VALENTIN ET SES COPAINS

17. MONSIEUR CHEVRIL

La cloche du petit portail d'entrée tinta vers quatorze heures en ce dimanche du mois de Mai. Derrière la fenêtre de sa chambre, dissimulé par un rideau blanc, Valentin observa la rencontre entre son grand-père et l’arrivant qui tenait à la main une caisse à outils. Une brève conversation polie s’engagea :
— Monsieur Valmont ?
— Oui. Vous êtes monsieur Chevril je présume ?
— En personne. Il s’agit d’une tondeuse à gazon à réviser, c’est bien ça ?
— Exact, venez, elle se trouve dans mon garage.
Les deux hommes disparurent à la vue de Valentin mais il put suivre le reste de la conversation.

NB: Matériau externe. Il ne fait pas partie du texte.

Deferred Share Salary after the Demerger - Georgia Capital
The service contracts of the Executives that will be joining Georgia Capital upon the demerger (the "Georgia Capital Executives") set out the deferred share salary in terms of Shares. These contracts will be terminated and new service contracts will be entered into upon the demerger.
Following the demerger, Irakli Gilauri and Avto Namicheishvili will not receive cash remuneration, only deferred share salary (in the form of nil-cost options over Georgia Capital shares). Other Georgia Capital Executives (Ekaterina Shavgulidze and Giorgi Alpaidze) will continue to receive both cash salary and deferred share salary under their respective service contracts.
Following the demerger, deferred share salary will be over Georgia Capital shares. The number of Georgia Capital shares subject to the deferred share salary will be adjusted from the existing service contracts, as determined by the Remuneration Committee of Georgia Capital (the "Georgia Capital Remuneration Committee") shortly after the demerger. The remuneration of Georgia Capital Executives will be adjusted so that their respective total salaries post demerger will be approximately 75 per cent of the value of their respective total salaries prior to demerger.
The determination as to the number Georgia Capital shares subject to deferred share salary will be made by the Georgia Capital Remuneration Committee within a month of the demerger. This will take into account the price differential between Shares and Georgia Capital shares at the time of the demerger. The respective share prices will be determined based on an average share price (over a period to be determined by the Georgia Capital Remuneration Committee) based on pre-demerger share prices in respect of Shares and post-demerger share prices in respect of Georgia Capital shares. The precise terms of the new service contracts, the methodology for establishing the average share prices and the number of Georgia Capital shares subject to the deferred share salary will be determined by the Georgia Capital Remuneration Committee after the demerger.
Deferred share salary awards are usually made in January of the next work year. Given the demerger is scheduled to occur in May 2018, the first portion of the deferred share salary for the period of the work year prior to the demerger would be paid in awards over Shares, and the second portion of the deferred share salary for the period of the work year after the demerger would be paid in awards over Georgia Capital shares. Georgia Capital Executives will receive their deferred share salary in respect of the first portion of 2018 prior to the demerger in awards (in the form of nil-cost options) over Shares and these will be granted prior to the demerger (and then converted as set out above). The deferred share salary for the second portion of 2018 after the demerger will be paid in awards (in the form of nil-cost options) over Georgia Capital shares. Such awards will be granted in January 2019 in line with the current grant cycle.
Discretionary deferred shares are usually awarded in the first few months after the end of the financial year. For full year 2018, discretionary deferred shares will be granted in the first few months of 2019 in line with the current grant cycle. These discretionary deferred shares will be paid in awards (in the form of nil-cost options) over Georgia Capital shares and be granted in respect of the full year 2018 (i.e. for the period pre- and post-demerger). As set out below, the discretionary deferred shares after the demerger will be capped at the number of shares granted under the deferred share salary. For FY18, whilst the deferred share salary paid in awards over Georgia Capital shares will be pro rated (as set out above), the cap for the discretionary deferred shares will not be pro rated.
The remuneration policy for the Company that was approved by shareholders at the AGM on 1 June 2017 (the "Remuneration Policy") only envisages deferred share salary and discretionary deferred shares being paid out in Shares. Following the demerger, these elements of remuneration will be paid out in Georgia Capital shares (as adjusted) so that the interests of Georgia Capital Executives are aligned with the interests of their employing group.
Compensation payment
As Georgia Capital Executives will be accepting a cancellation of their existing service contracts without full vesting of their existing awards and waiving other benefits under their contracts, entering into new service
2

— Je prends quinze euros de l’heure, si j’obtiens un résultat.
— Cela me semble correct.
Le bruit caractéristique du système de lancement à enrouleur du moteur retentit plusieurs fois sans que le moteur démarre.

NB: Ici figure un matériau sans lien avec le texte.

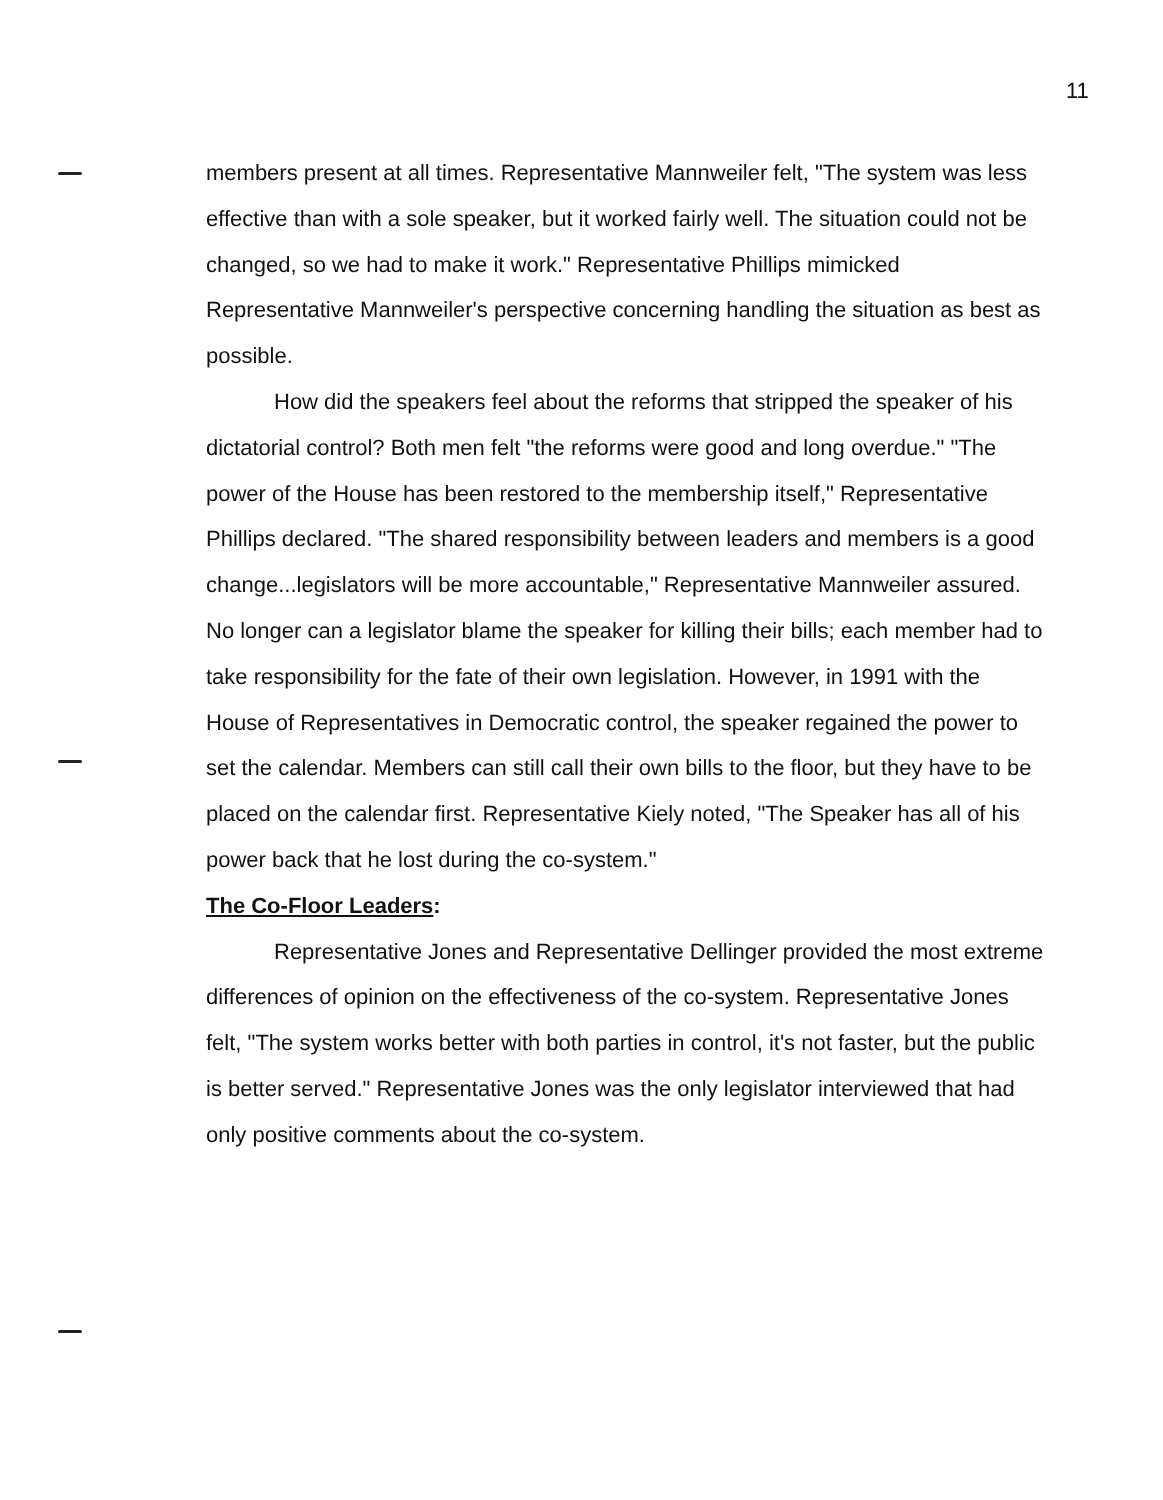11
members present at all times. Representative Mannweiler felt, "The system was less effective than with a sole speaker, but it worked fairly well. The situation could not be changed, so we had to make it work." Representative Phillips mimicked Representative Mannweiler's perspective concerning handling the situation as best as possible.
How did the speakers feel about the reforms that stripped the speaker of his dictatorial control? Both men felt "the reforms were good and long overdue." "The power of the House has been restored to the membership itself," Representative Phillips declared. "The shared responsibility between leaders and members is a good change...legislators will be more accountable," Representative Mannweiler assured. No longer can a legislator blame the speaker for killing their bills; each member had to take responsibility for the fate of their own legislation. However, in 1991 with the House of Representatives in Democratic control, the speaker regained the power to set the calendar. Members can still call their own bills to the floor, but they have to be placed on the calendar first. Representative Kiely noted, "The Speaker has all of his power back that he lost during the co-system."
The Co-Floor Leaders:
Representative Jones and Representative Dellinger provided the most extreme differences of opinion on the effectiveness of the co-system. Representative Jones felt, "The system works better with both parties in control, it's not faster, but the public is better served." Representative Jones was the only legislator interviewed that had only positive comments about the co-system.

— Vous utilisez du mélange tout fait ?
— Non, je le prépare moi-même.
— Quel type d’huile utilisez-vous ?
— De la synthétique.
— Quel pourcentage ?
— Cinq pour cent environ.
— C’est beaucoup trop ! Deux pour cent, trois pour les vieilles tondeuses, c’est amplement suffisant, sinon vous encrassez votre carburateur et là je pense que c’est le cas. Il faut que je le démonte et le nettoie complètement. Avez-vous déjà changé la bougie ?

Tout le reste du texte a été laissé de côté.